Subject: Re: [PATCH v2] mm: add new syscall pidfd_set_mempolicy().
References: <20221111084051.2121029-1-hezhongkun.hzk@bytedance.com>
Date:   Wed, 16 Nov 2022 15:04:59 +0800
In-Reply-To: <20221111084051.2121029-1-hezhongkun.hzk@bytedance.com> (Zhongkun
        He's message of "Fri, 11 Nov 2022 16:40:51 +0800")
Message-ID: <87zgcrwfac.fsf@yhuang6-desk2.ccr.corp.intel.com>
User-Agent: Gnus/5.13 (Gnus v5.13) Emacs/27.1 (gnu/linux)
MIME-Version: 1.0
Content-Type: text/plain; charset=ascii
Precedence: bulk

Zhongkun He <hezhongkun.hzk@bytedance.com> writes:

> There are usecases when system management utilities want to
> apply memory policy to processes to make better use of memory.
>
> These utilities doesn't set memory usage policy, but rather
> the job of reporting memory usage and setting the policy is
> offloaded to a userspace daemon.
>
> Cpuset has the ability to dynamically modify the numa nodes of
> memory policy, but not the mode, which determines how to apply
> for memory.
>
> To solve the issue above, introduce new syscall
> pidfd_set_mempolicy(2). The syscall sets NUMA memory policy for
> the thread specified in pidfd.
>
> Page allocation usage of task or vma policy occurs in the fault
> path where we hold the mmap_lock for read. because replacing the
> task or vma policy requires that the mmap_lock be held for write,
> the policy can't be freed out from under us while we're using
> it for page allocation. But there are some corner cases(e.g.
> alloc_pages()) which not acquire any lock for read during the
> page allocation. For this reason, task_work is used in
> mpol_put_async() to free mempolicy in  pidfd_set_mempolicy().
> Thuse, it avoids into race conditions.
>
> The API is as follows,
>
>                 long pidfd_set_mempolicy(int pidfd, int mode,
>                                      const unsigned long __user *nmask,
>                                      unsigned long maxnode,
>                                      unsigned int flags);
>
> Set's the [pidfd] task's "task/process memory policy". The pidfd argument
> is a PID file descriptor (see pidfd_open(2) man page) that specifies the
> process to which the mempolicy is to be applied.
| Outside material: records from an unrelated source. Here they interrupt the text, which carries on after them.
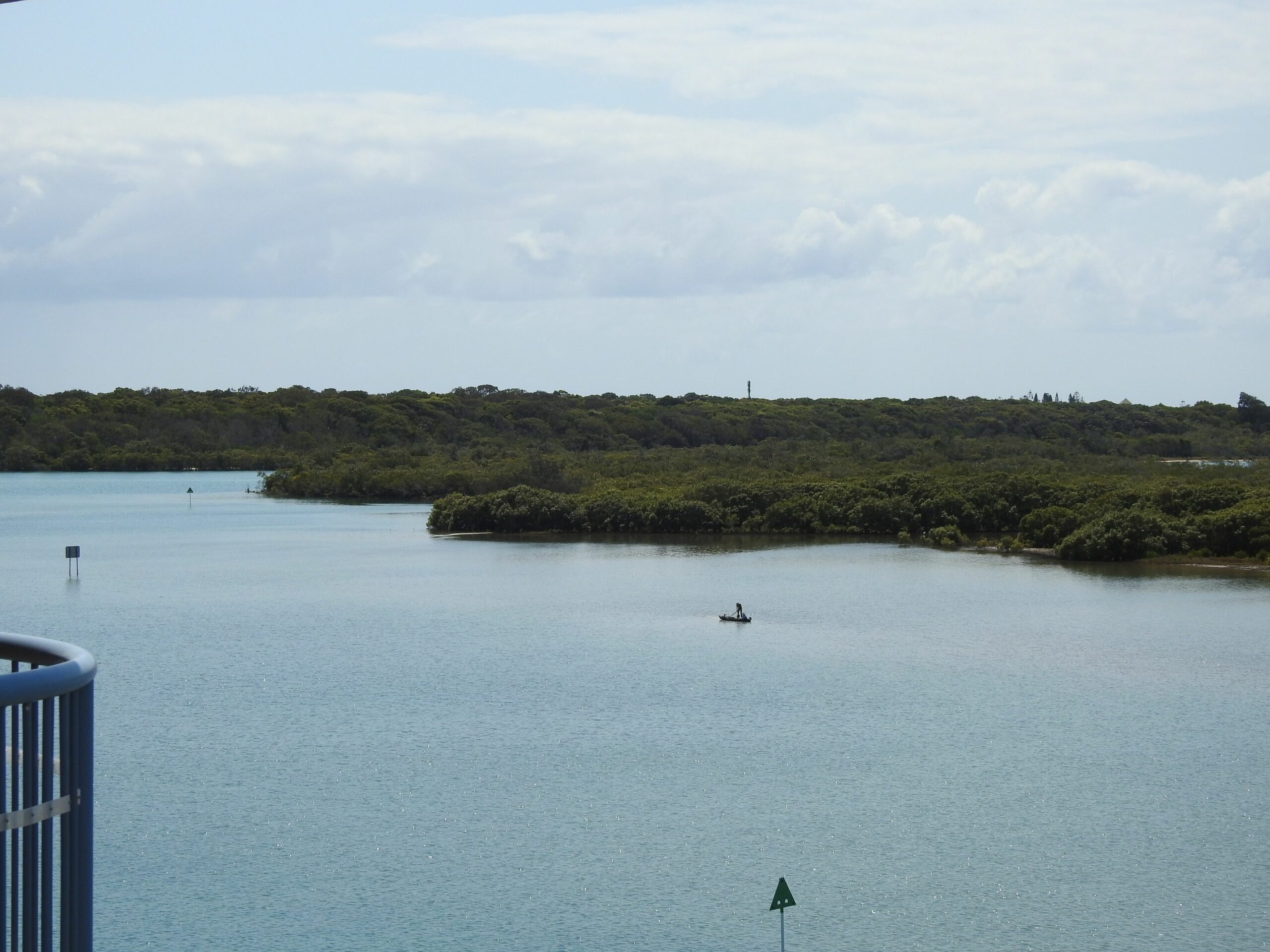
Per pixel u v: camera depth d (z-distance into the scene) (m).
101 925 36.94
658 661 72.88
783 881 31.53
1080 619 85.31
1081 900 38.47
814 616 87.50
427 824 45.19
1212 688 65.06
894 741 55.56
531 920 37.25
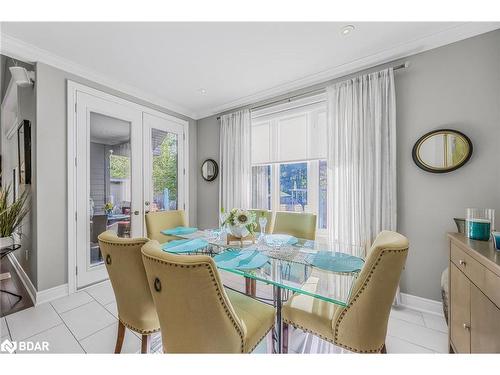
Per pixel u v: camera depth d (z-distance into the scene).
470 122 1.92
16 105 3.01
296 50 2.22
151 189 3.40
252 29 1.93
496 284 1.05
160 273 0.97
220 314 1.00
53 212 2.35
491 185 1.85
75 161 2.53
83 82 2.61
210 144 4.00
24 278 2.68
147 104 3.35
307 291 1.22
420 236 2.14
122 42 2.10
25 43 2.10
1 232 2.33
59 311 2.12
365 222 2.32
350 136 2.43
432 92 2.08
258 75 2.72
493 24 1.82
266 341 1.74
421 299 2.13
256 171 3.48
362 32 1.97
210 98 3.44
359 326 1.15
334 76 2.63
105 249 1.35
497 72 1.83
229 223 1.90
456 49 1.97
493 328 1.07
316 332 1.29
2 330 1.84
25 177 2.52
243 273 1.40
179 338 1.02
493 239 1.28
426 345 1.65
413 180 2.17
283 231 2.47
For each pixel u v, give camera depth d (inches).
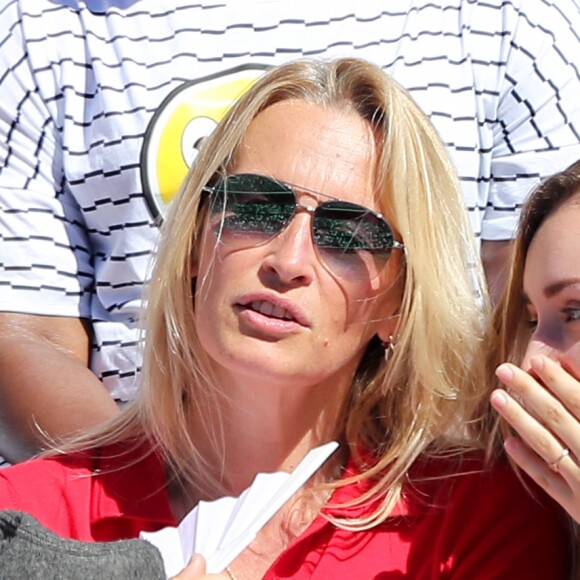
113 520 341.7
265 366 319.6
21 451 428.5
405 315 335.0
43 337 454.9
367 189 327.3
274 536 332.5
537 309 310.3
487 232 454.3
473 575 325.7
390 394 346.9
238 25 453.7
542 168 446.9
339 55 451.5
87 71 458.6
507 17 450.9
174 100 448.5
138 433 364.2
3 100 463.5
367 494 332.8
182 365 347.3
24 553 270.5
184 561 299.4
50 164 464.1
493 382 343.9
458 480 339.6
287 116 334.3
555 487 292.0
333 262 322.3
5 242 457.1
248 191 324.8
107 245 461.1
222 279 324.2
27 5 464.8
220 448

The flags argument is
> reserved for future use; currently, this argument must be specified as 0.
> Please see the set_mempolicy(2) man page for more details about
> other's arguments.

I suggest to move the flags in "mode" parameter (MPOL_F_STATIC_NODES,
MPOL_F_RELATIVE_NODES, MPOL_F_NUMA_BALANCING, etc.) to "flags"
parameter, otherwise, why add it?

And, how about add a "home_node" parameter?  I don't think that it's a
good idea to add another new syscall for pidfd_set_mempolicy_home_node()
in the future.

> Permission to apply memory policy to another process is governed by a
> ptrace access mode PTRACE_MODE_ATTACH_REALCREDS check (see
> ptrace(2)); in addition, because of the performance implications
> of applying the policy, the caller must have the CAP_SYS_NICE
> capability.
>
> Suggested-by: Michal Hocko <mhocko@suse.com>
> Signed-off-by: Zhongkun He <hezhongkun.hzk@bytedance.com>
> ---
>  .../admin-guide/mm/numa_memory_policy.rst     |  19 +-
>  arch/alpha/kernel/syscalls/syscall.tbl        |   1 +
>  arch/arm/tools/syscall.tbl                    |   1 +
>  arch/arm64/include/asm/unistd.h               |   2 +-
>  arch/arm64/include/asm/unistd32.h             |   3 +-
>  arch/ia64/kernel/syscalls/syscall.tbl         |   1 +
>  arch/m68k/kernel/syscalls/syscall.tbl         |   1 +
>  arch/microblaze/kernel/syscalls/syscall.tbl   |   1 +
>  arch/mips/kernel/syscalls/syscall_n32.tbl     |   1 +
>  arch/mips/kernel/syscalls/syscall_n64.tbl     |   1 +
>  arch/mips/kernel/syscalls/syscall_o32.tbl     |   1 +
>  arch/parisc/kernel/syscalls/syscall.tbl       |   1 +
>  arch/powerpc/kernel/syscalls/syscall.tbl      |   1 +
>  arch/s390/kernel/syscalls/syscall.tbl         |   1 +
>  arch/sh/kernel/syscalls/syscall.tbl           |   1 +
>  arch/sparc/kernel/syscalls/syscall.tbl        |   1 +
>  arch/x86/entry/syscalls/syscall_32.tbl        |   1 +
>  arch/x86/entry/syscalls/syscall_64.tbl        |   1 +
>  arch/xtensa/kernel/syscalls/syscall.tbl       |   1 +
>  include/linux/cpuset.h                        |   2 +
>  include/linux/mempolicy.h                     |   2 +
>  include/linux/syscalls.h                      |   4 +
>  include/uapi/asm-generic/unistd.h             |   5 +-
>  kernel/sys_ni.c                               |   1 +
>  mm/mempolicy.c                                | 178 ++++++++++++++----
>  25 files changed, 187 insertions(+), 45 deletions(-)
>
> diff --git a/Documentation/admin-guide/mm/numa_memory_policy.rst b/Documentation/admin-guide/mm/numa_memory_policy.rst
> index 5a6afecbb0d0..b45ceb0b165c 100644
> --- a/Documentation/admin-guide/mm/numa_memory_policy.rst
> +++ b/Documentation/admin-guide/mm/numa_memory_policy.rst
> @@ -408,9 +408,10 @@ follows:
>  Memory Policy APIs
>  ==================
>  
> -Linux supports 4 system calls for controlling memory policy.  These APIS
> -always affect only the calling task, the calling task's address space, or
> -some shared object mapped into the calling task's address space.
> +Linux supports 5 system calls for controlling memory policy.  The first four
> +APIS affect only the calling task, the calling task's address space, or
> +some shared object mapped into the calling task's address space. The last
> +one sets the mempolicy of task specified in the pidfd.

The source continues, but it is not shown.